TEXT SHOWN —

═══

CARDINNATE: Variation in innate immune activation and cardiovascular disease risk as drivers of COVID19 outcome in South Asians in UK and India

Lead Research Organisation: King's College London
Department Name: Department of Inflammation Biology’


While COVID-19 causes minor illness in most people, some individuals develop more severe disease requiring admission to hospital including intensive care. People of South Asian heritage admitted with severe COVID-19 in the UK have a higher death rate than those of other ethnic backgrounds even after adjusting for their age or socioeconomic status. However, death rates for South Asians with COVID-19 appear to be much lower in India than the UK. This is very surprising given that the health service in India is less comprehensive than the national health service and in India the average socioeconomic conditions are significantly lower than the UK. This unexpected disparity between countries suggests that factors beyond socioeconomic conditions per se are important in determining whether people survive severe COVID-19.

Our understanding of immune priming and activation leads us to propose that biological factors that regulate how the body responds to infection may be very important. The body's immune system is vital in fighting infection. We know that severe COVID-19 is associated with profound abnormalities of the immune response. Furthermore, severe COVID-19 is accompanied by life-threatening problems with heart and blood vessel function. We propose that differences in immune response and how this impacts on heart and blood vessel function may contribute to the effects of COVID-19 on South Asians in the UK and India. One possibility is that the immune system of people in India is better trained to respond to infection because of continued exposure to a variety of infections and environmental factors that are uncommon in the UK. A poorer immune response to infection in South Asians in the UK combined with their high underlying rates of diabetes and heart disease may result in worse disease and life threatening complications when they get COVID-19. Such biological factors may therefore account for the disproportionate effects of COVID-19 in South Asians in UK.

We have put together an expert interdisciplinary team of scientists and medical doctors from the UK and India who have outstanding experience in infectious diseases, immunology, heart and blood vessel disorders, and intensive care. Our team will work together to drill down into the problem and prove exactly why COVID-19 affects South Asians in different countries in different ways. We aim to rapidly identify information that allows us to develop new prevention steps, more targeted monitoring, and hopefully new treatments to improve the outcome of COVID-19 in both India and the UK.

═══

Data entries
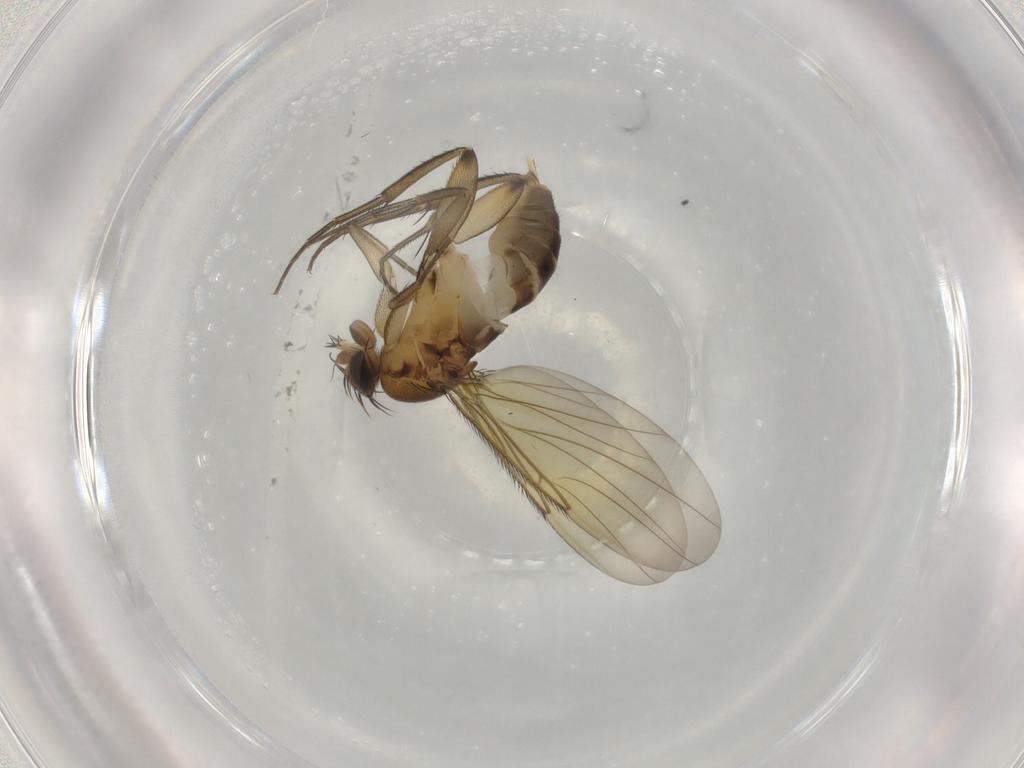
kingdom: Animalia
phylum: Arthropoda
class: Insecta
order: Diptera
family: Phoridae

═══

ACTIONS TO TAKE —
[1] Answer these questions from the project summary:
(a) Which organisation leads the research?
(b) Which two underlying conditions are said to have high rates among South Asians in the UK?
(c) In which areas does the team have outstanding experience?
[2] Please reproduce the project summary word for word, starting at "While COVID-19 causes" and ending at "survive severe COVID-19.".

ANSWER LIST —
[1]
(a) King's College London
(b) Diabetes and heart disease
(c) Infectious diseases, immunology, heart and blood vessel disorders, and intensive care

[2]
While COVID-19 causes minor illness in most people, some individuals develop more severe disease requiring admission to hospital including intensive care. People of South Asian heritage admitted with severe COVID-19 in the UK have a higher death rate than those of other ethnic backgrounds even after adjusting for their age or socioeconomic status. However, death rates for South Asians with COVID-19 appear to be much lower in India than the UK. This is very surprising given that the health service in India is less comprehensive than the national health service and in India the average socioeconomic conditions are significantly lower than the UK. This unexpected disparity between countries suggests that factors beyond socioeconomic conditions per se are important in determining whether people survive severe COVID-19.